The acquisition will be financed through internal resources and be concluded by the end of the year, the company said in a statement.

“The acquisition will increase Sappi’s pulp integration for both its North American and European packaging businesses and lower Sappi’s costs of pulp, reduce its volatility of earnings throughout the pulp cycle and provide certainty of supply,” Sappi said.

The company’s net debt at the end of June was US$1.728 billion compared to US$1.603 billion the year before. Sappi hopes that such an acquisition will bring down costs and lift margins.

The transaction will also reduce the cost of pulp for the company and is part of a pivot to areas with prospects for higher margins.

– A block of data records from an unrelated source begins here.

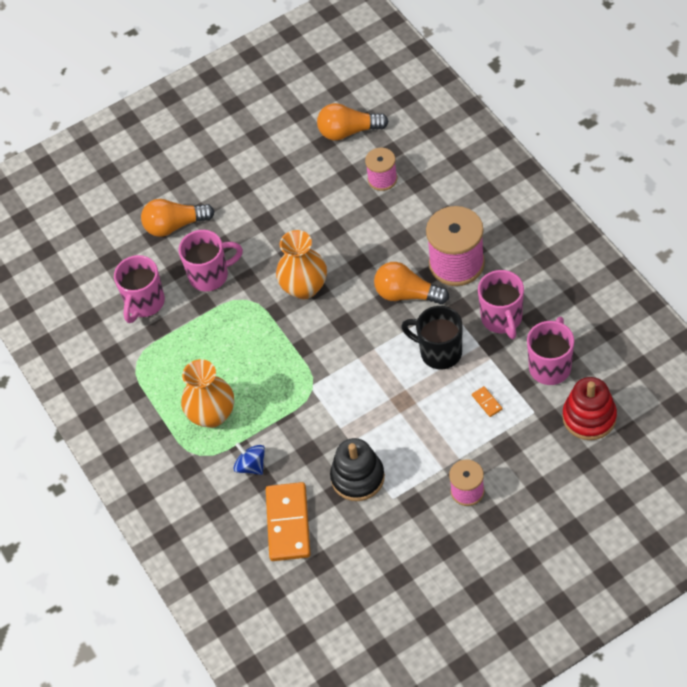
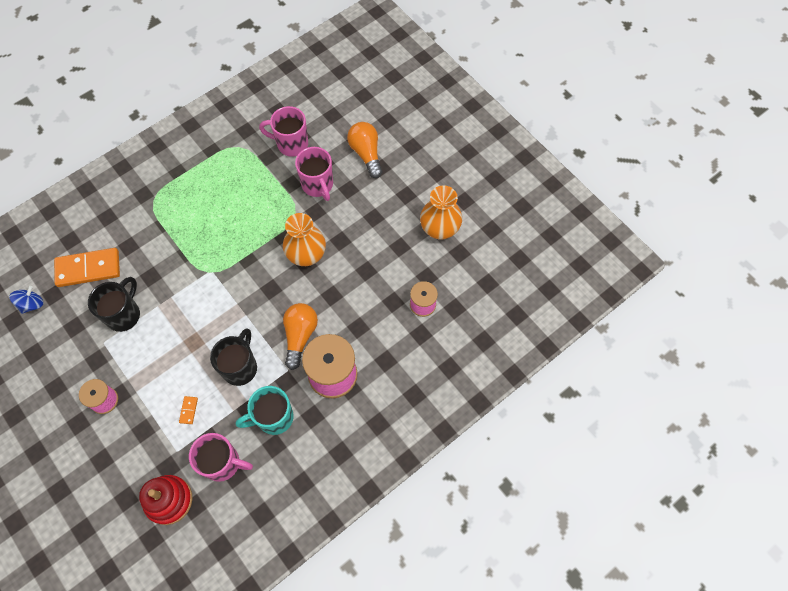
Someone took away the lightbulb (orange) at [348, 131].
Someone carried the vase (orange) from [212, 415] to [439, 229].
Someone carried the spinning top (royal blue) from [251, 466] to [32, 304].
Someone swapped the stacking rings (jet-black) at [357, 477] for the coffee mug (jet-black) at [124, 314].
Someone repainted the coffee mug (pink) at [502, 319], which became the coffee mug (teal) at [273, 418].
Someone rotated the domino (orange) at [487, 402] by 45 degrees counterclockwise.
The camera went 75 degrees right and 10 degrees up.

The global producer of dissolving wood pulp reported weak earnings as sluggish graphic paper demand and dissolving wood pulp prices weakened significantly in the quarter to end June. 

The group’s profits nosedived 84% to US$8 million (R115.99), down US$51m compared to last year, due to the lower operating profit and a US$9 million once-off finance costs charge to the income statement for the refinancing of the 2022 bonds.

Sappi chief executive Steve Binnie said although their third quarter was traditionally lower due to northern hemisphere summer holidays, the results for the quarter were under pressure, reports IOL Business

“We faced challenging market conditions across all our major product categories, but in particular from sluggish graphic paper demand in Europe and North America,” he said

Steve noted that this had necessitated production downtime and weak dissolving wood pulp (DWP) prices due to soft viscose staple fibre (VSF) markets.

“In addition, annual maintenance shuts which impact production and sales volumes were completed at Ngodwana, Saiccor and Cloquet mills,” Binnie said. 

In the light of a difficult quarter, Binnie said the group continued to focus on executing its strategy to diversify its product portfolio into higher margin segments to position them for future growth.